> [Instructions for the task] In the excerpt below about a school dress code, what did Karis Wilson wear to school on February 23?

> [Document excerpt]
It was under this parameter that Karis Wilson, a high school senior at NorKam Secondary School, was sent home several months ago.
On February 23, Karis went to school wearing a white long-sleeved turtleneck beneath a black dress. Her father, Christopher, said she was “feeling good about herself” and was “ready to learn.”
But, as Christopher recounted on social media, Karis’s teacher told her that the outfit made, or could make, her or the teacher’s assistant, who is male, “feel uncomfortable.”
The Karis was removed from class, taken to the principle’s office, and left to walk home in tears, Christopher said.
“I can’t even explain how disappointing it is that in 2021, for a teacher to centre a student out and say what you’re wearing is making people feel uncomfortable,” Christopher said.
He called the measure regarding distracting clothing, “disturbing,” and questioned why it was “in the dress code in a high school in 2021.”
“How about if you’re a teacher and you’re distracted by clothing that your students are wearing, you’re in the wrong profession,” Christopher said.
According to the district, the Kamloops Sexual Assault Counselling Centre and the Aboriginal Education Council were among those involved in amending the dress code.
“Having students directly involved in the revision of this dress code was an important part of this work,” said Bill Hamblett, Kamloops-Thompson’s assistant superintendent.
“It will also provide principals with the direction they need to ensure the school dress code is current and equitable across the district.”

> [Record excerpts]
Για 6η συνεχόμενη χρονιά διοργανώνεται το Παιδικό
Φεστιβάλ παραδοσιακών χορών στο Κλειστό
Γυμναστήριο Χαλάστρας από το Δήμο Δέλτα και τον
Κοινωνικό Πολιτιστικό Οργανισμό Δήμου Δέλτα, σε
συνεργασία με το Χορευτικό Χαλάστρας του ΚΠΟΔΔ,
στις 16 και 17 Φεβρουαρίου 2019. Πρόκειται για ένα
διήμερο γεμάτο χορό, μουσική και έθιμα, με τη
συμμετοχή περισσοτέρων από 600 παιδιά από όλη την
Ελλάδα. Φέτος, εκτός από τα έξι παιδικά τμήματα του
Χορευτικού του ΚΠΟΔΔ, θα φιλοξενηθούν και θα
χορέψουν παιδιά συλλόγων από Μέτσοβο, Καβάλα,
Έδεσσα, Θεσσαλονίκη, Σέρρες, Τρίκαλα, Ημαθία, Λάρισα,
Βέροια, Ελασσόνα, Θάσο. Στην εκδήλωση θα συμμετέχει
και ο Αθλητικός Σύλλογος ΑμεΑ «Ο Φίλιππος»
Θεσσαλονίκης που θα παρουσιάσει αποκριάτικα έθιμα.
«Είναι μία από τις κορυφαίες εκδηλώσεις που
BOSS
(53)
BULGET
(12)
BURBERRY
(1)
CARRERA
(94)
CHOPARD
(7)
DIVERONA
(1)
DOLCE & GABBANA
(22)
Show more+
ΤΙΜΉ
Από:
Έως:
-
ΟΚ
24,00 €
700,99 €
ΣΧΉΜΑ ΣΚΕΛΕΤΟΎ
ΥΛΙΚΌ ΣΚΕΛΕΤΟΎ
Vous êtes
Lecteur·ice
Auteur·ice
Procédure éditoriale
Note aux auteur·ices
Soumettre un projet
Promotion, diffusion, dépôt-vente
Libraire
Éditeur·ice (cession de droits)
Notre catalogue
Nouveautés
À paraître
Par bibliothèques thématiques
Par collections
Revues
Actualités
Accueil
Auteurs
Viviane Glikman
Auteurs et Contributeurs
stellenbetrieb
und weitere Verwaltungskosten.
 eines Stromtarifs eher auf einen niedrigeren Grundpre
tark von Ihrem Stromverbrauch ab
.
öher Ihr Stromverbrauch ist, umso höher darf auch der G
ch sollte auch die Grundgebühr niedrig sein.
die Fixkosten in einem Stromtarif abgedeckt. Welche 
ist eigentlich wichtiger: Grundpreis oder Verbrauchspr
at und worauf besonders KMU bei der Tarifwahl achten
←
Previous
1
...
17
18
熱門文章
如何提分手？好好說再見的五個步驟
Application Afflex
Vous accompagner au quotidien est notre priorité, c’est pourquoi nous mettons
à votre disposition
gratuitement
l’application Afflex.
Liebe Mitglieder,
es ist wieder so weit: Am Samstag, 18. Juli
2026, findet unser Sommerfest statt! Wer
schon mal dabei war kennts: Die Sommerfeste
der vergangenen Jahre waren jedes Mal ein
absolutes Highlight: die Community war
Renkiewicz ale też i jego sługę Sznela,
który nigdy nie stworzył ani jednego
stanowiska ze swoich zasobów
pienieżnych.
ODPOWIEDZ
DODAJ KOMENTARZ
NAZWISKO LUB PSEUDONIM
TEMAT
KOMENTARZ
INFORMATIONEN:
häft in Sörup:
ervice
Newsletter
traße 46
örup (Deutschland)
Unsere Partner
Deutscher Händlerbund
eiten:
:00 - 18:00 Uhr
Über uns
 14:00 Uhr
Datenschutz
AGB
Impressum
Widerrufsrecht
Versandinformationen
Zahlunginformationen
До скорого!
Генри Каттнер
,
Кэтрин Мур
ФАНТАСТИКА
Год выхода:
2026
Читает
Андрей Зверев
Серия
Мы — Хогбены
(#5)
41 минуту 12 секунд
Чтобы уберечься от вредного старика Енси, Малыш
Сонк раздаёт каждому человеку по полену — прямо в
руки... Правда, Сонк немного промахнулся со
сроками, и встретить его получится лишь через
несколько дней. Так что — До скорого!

> [Result for this exercise] A white long-sleeved turtleneck beneath a black dress.